Au milieu de ces femmes encore déterminées à défendre l’EI, des enfants, souvent très jeunes.
En 2019, les autorités kurdes parlaient d’environ 7 000 enfants retenus dans les annexes du camp d’al-Hol réservées aux étrangères, mais ils pourraient être plus nombreux.
Pour eux, pas d’école, comme l’explique une Marocaine dans un message audio envoyé à sa famille. « Ici, c’est l’école à la maison, j’envoie les enfants chez une sœur qui fait des cours. Grâce à Dieu, ma nièce de 14 ans a pu finir l’apprentissage du Coran. Il ne faut pas la lâcher, parfois elle manque de respect. Et pourtant on l’a tapée, je ne sais pas combien de fois ! »
« On a vu des corps déchiquetés, une main par-ci, un pied par-là »
Selon nos informations, au début de l’année 2021, un orphelin français a été surpris en train de voler à plusieurs reprises de l’argent dans des tentes d’al-Hol. Il a été sévèrement puni et a échappé au pire.
Samia, une Française membre de l’EI, raconte à MEE via une messagerie cryptée : « À Raqqa, les voleurs, on leur coupait la main. Ce garçon, l’orphelin, l’a vu de ses yeux. On lui a dit : ‘’Arrête, il va t’arriver la même chose. C’est un vice, une maladie chez lui. À l’intérieur de lui, il a un sheitan [diable]. »
Pour certains enfants de parents islamistes radicaux, la terreur continue donc à l’intérieur des camps. À l’inverse, d’autres filles et garçons sont protégés par leurs mères, qui espèrent être rapatriées dans leurs pays d’origine pour leur offrir une autre vie.

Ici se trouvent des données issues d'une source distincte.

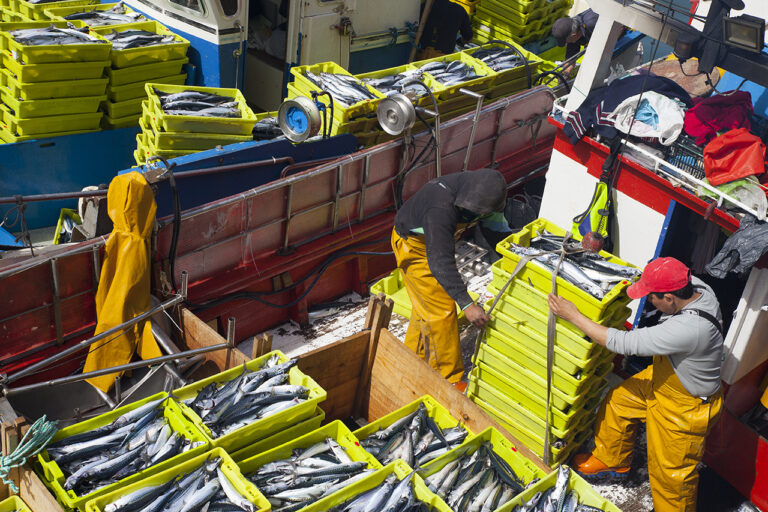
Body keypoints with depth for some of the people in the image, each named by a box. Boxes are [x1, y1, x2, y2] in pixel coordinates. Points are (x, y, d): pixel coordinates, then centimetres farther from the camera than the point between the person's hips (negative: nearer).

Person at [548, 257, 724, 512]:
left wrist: (573, 316, -31)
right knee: (618, 401, 22)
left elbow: (625, 343, -38)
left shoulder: (688, 329, -44)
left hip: (683, 408, -9)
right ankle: (612, 460, 47)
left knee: (671, 469, 11)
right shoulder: (698, 287, -18)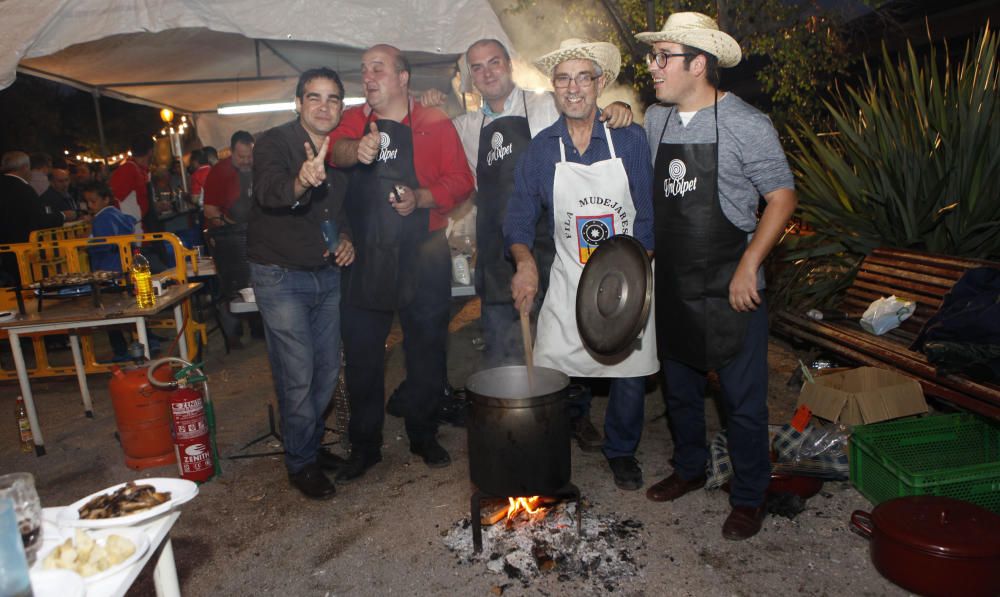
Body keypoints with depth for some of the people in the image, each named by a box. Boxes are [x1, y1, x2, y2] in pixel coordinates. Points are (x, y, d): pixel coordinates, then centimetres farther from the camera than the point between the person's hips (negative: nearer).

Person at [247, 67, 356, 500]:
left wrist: (346, 238, 0)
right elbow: (268, 191, -33)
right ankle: (301, 463, 15)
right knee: (297, 375, -4)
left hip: (327, 274, 6)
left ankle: (312, 443, 33)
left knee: (328, 368, 12)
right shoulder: (274, 143, -12)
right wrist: (301, 183, -55)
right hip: (281, 275, -6)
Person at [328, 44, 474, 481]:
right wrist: (357, 150, -33)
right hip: (367, 257, 2)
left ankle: (424, 436, 28)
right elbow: (337, 148, -11)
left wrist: (420, 197, -20)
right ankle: (364, 446, 21)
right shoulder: (355, 119, 10)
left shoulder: (434, 124, 3)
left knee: (427, 350, 8)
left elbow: (460, 181, -3)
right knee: (361, 354, 5)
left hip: (423, 256, -2)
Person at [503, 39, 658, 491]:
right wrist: (525, 261, -17)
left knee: (630, 373, 8)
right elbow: (520, 216, 2)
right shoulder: (540, 148, 2)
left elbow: (650, 215, -3)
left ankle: (621, 450, 35)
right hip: (567, 284, 1)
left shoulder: (631, 139, -3)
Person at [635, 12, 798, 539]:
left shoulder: (745, 124, -11)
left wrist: (748, 265, -18)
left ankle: (748, 497, 24)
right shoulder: (654, 121, 6)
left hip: (729, 290, -5)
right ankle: (689, 469, 41)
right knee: (679, 388, 19)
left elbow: (782, 197, -10)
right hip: (672, 287, 6)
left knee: (743, 400, 5)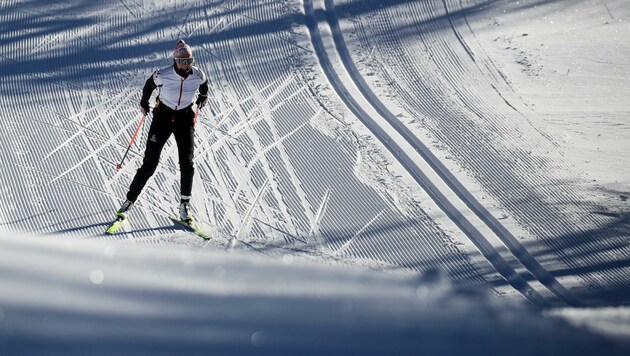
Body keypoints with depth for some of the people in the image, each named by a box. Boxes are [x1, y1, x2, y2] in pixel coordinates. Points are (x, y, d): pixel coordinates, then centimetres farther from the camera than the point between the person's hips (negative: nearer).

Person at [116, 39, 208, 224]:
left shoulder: (198, 75, -15)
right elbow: (149, 85, 2)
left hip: (185, 119, 2)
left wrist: (203, 97, 23)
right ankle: (129, 201, 10)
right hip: (163, 117, -1)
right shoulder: (163, 75, -20)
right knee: (149, 164, -4)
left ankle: (184, 206, 4)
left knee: (187, 163, -11)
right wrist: (144, 103, 16)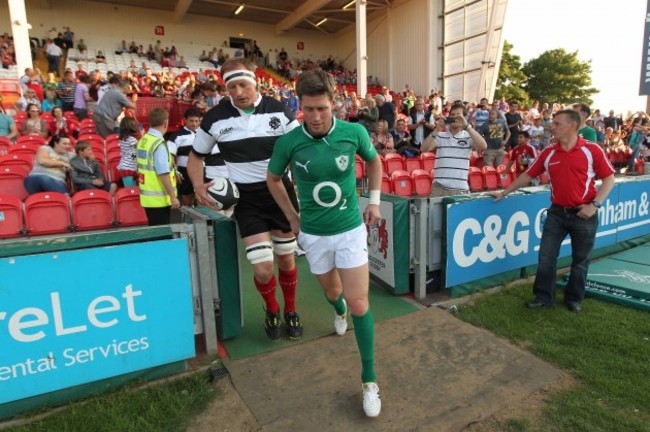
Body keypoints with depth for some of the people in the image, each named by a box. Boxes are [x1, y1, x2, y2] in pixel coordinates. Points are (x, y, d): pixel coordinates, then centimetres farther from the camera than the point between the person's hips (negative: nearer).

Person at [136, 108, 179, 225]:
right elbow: (163, 174, -22)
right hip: (159, 199, -8)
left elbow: (143, 169, 15)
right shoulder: (159, 144, -18)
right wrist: (173, 197, -17)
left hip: (147, 197, 8)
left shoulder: (142, 141, 8)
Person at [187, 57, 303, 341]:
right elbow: (196, 156, 8)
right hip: (247, 198, -1)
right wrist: (198, 185, -11)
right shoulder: (215, 117, -4)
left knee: (286, 260, 12)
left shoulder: (278, 110, -4)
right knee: (263, 269, -8)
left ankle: (291, 311, 39)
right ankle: (272, 310, 27)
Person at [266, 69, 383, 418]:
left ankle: (369, 380, 15)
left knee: (359, 303, -4)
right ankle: (339, 310, 62)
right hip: (313, 233, 1)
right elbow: (273, 179, 5)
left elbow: (374, 161, 9)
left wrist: (374, 200, 4)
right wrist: (292, 216, 3)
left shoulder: (354, 132, -13)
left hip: (351, 229, -1)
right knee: (332, 291, 22)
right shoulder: (288, 142, -14)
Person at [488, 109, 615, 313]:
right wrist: (504, 192, 8)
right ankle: (544, 296, 17)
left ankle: (574, 298, 28)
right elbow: (528, 175, 8)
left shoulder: (592, 150, -8)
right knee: (546, 256, 3)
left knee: (580, 260, 11)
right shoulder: (548, 152, 2)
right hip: (557, 212, 3)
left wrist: (595, 204, -14)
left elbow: (609, 179, -5)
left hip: (584, 214, -3)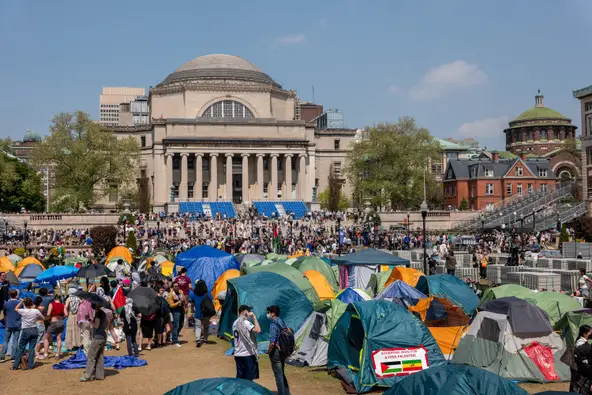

Anna, la Française, doit en attendant gérer le traumatisme immense subi par ses trois enfants, dont le plus jeune a 3 ans et demi.
« Lui, il a arrêté de parler après Baghouz, il fait juste oui ou non de la tête, c’est tout. Sa sœur plus grande raconte sans filtre qu’elle a vu une femme se prendre une balle dans le ventre, et une fillette être tuée d’une balle dans la tête », raconte à MEE cette mère de famille. « Elle me dit toujours, quand elle croise des militaires : tu vois, ce sont eux qui les ont tués. »
Sarah a 14 ans, elle est l’une des Françaises d’al-Hol. Emmenée au cœur de l’EI par ses parents, elle a vécu la chute territoriale du groupe à Baghouz il y a deux ans.
« Grâce à Dieu, ma nièce de 14 ans a pu finir l’apprentissage du Coran. Il ne faut pas la lâcher, parfois elle manque de respect. Et pourtant on l’a tapée, je ne sais pas combien de fois ! »
- Une Marocaine détenue à al-Hol
En décembre 2020, dans un message audio que MEE a pu écouter, elle demande à sa famille en France quelle est la situation avec l’épidémie de COVID-19.
« Vous avez aussi des morts en France ? », demande-t-elle. Mais en quelques secondes, les traumatismes de guerre ressurgissent.
« Cela ne peut pas être pire que nous. On a vu des corps déchiquetés, une main par-ci, un pied par-là. Un missile, une balle par-là. Et les snipers de l’autre côté. » Elle décrit l’horreur mais sa voix est calme, comme si elle racontait une histoire banale d’adolescente.